◆ Selection ◆
╔══

Friday, July 13, 2007

Friday the 13th Superstition Bash

This being Friday the 13th, the Harvard Secular Society is holding a "Superstition Bash":

"We're going to have the grand, four-foot mirror breaking under a ladder, in a circle of salt," said Christopher M. Kirchhoff '01, public relations director for HSS. "It's going to be a great time."

Members of the Lampoon, a semi-secret Bow Street organization which used to occasionally publish a so-called humor magazine, said yesterday that they were planning a prank for today.

"We have 13 black cats, and the plan right now is to glue them to trees in the Yard, but I can't tell you where--that would ruin it," said Matthew J.T. Murray '99, the Lampoon president.

"When people pass them, then they'll have bad luck. We hope we get a lot of people," Murray added.

╚══

◆ Provided material ◆
╔══

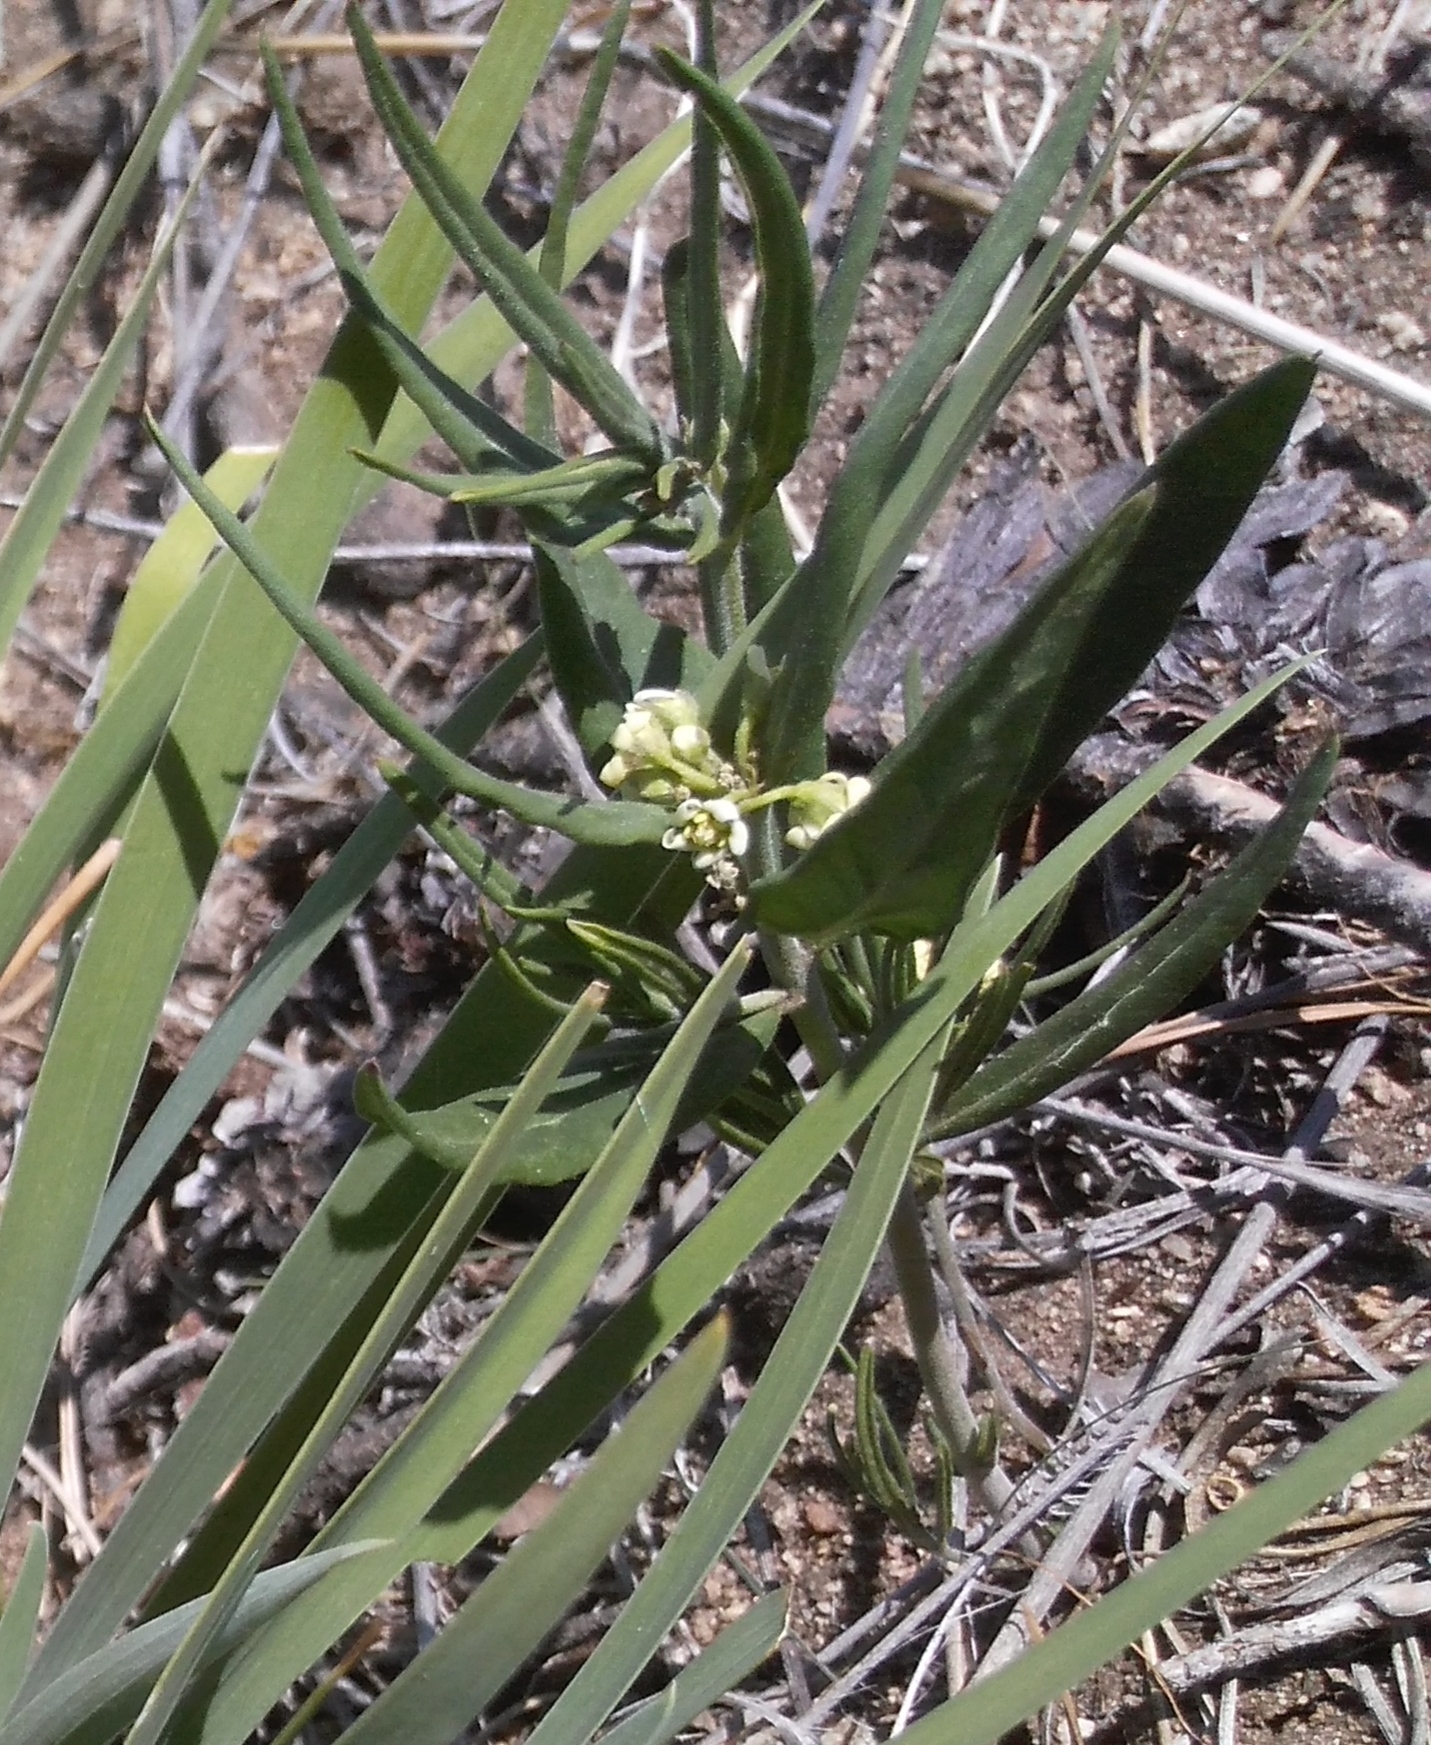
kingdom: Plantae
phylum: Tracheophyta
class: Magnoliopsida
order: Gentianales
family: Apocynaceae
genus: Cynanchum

╚══
╔══

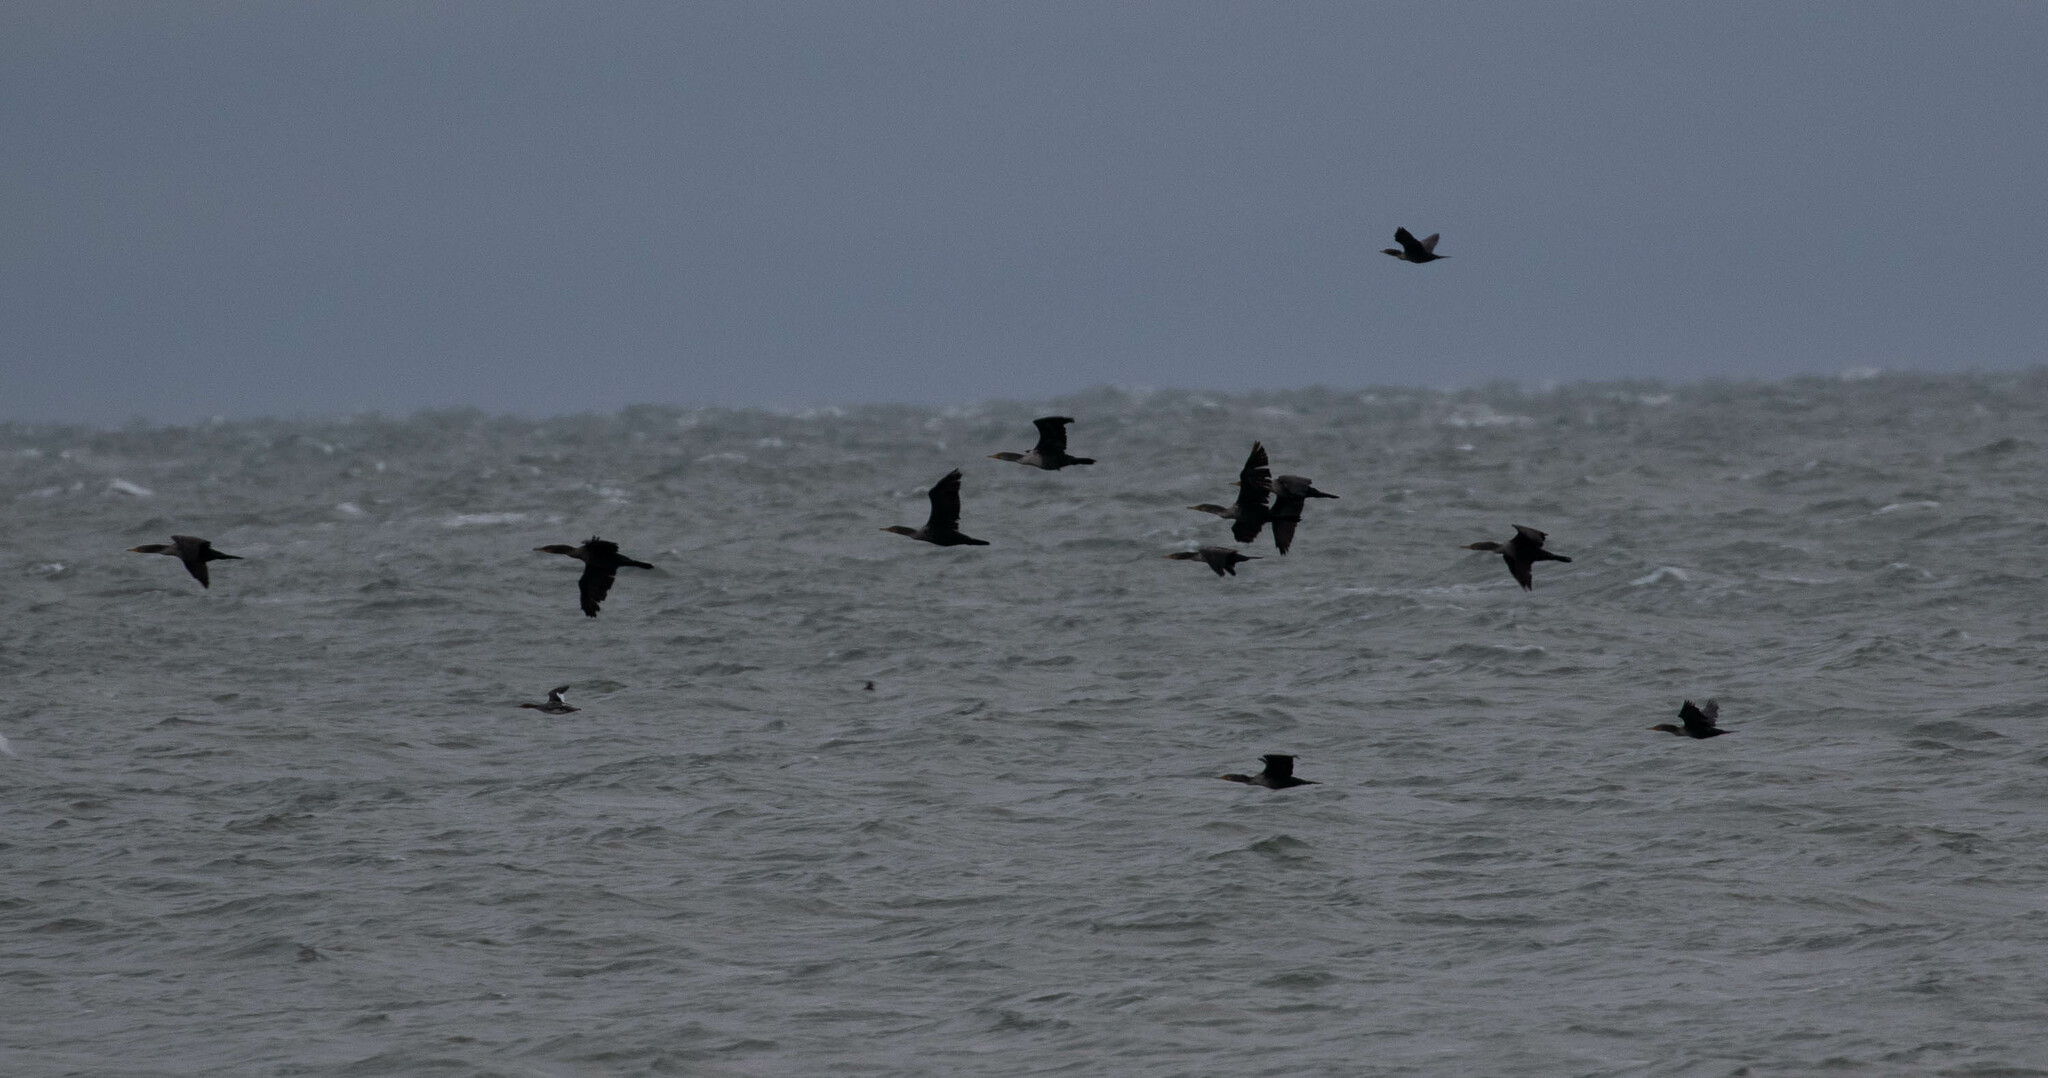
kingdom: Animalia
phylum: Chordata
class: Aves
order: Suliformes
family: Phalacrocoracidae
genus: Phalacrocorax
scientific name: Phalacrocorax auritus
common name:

╚══
╔══

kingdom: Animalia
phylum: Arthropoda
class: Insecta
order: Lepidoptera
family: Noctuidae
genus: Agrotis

╚══

◆ Problem set ◆
**1.** Answer these about the Superstition Bash post:
(a) What size is the mirror to be broken?
(b) Who is the public relations director for HSS?
(c) How many black cats does the Lampoon say it has?
**2.** Reproduce the Superstition Bash post starting at "This being Friday" and ending at "the Lampoon president.", renaming "Lampoon" to "Harvard Lampoon" throughout.
The items are separate material.

◆ Results for each task ◆
**1.**
(a) Four-foot
(b) Christopher M. Kirchhoff '01
(c) 13

**2.**
This being Friday the 13th, the Harvard Secular Society is holding a "Superstition Bash":

"We're going to have the grand, four-foot mirror breaking under a ladder, in a circle of salt," said Christopher M. Kirchhoff '01, public relations director for HSS. "It's going to be a great time."

Members of the Harvard Lampoon, a semi-secret Bow Street organization which used to occasionally publish a so-called humor magazine, said yesterday that they were planning a prank for today.

"We have 13 black cats, and the plan right now is to glue them to trees in the Yard, but I can't tell you where--that would ruin it," said Matthew J.T. Murray '99, the Harvard Lampoon president.